The Road Accident Fund (the RAF) paid out a whopping R28bn, according to its annual report for 2015. But just where is all this money coming from?
The RAF is a government organisation that is responsible for providing appropriate cover to all road users within the borders of South Africa; rehabilitating and compensating persons injured as a result of motor vehicles and promoting the safe use of all roads.
The vast majority of RAF’s revenue comes from a levy on petrol prices.
That means that every time you buy a litre of petrol, you give R1.54 cents per litre (for the year 2015-2016) of petrol to the RAF.
This fuel levy works out to about R2 864 each year or around R239 each month for an average driver with a Polo Vivo, according to Carinfo.co.za, a website that offers information about the car industry, including reviews and free online car insurance quotes.
"Just for ‘fun’, let’s go deeper down the rabbit hole: so for 10 years, you’ll be paying, give or take, R28 000, and for 50 years (which is the average period that we’re on the road), you’ll have paid R140 000! And these figures don’t even take into account the damages caused to public property which is ultimately paid from the taxes you pay."
Carinfo.co.za goes on to state that it is possible to do away with the RAF by introducing a compulsory insurance for all car drivers.
"In effect, the Road Accident Fund acts as a sort of public insurance company, or social security, and the introduction of required car insurance could mean that private companies (i.e. the insurers) could pay compensation for injuries rather than you, the tax payer (and petrol buyer) paying for them."
Read the full article on Carinfo.co.za
Meanwhile, the government is mulling over scrapping the RAF with a planned new Road Accident Benefit Scheme (RABS).

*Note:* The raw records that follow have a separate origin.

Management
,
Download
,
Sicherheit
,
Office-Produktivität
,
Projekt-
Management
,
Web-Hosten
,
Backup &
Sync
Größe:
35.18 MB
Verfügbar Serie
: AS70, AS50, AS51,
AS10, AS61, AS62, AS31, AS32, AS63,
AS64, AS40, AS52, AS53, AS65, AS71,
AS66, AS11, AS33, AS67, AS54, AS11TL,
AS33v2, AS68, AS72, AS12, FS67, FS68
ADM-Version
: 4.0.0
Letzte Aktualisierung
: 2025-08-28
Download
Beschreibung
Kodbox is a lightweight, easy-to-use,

It intends to do away with the current fault-based system so any road accident victim will stand to receive compensation. There would no longer be payments for general damages and lump sum payments. This will be replaced with monthly payments, which would cease when the beneficiary is successfully rehabilitated.
The draft bill is at the National Economic Development and Labour Council ahead of it being referred to the Cabinet for approval to table it in Parliament.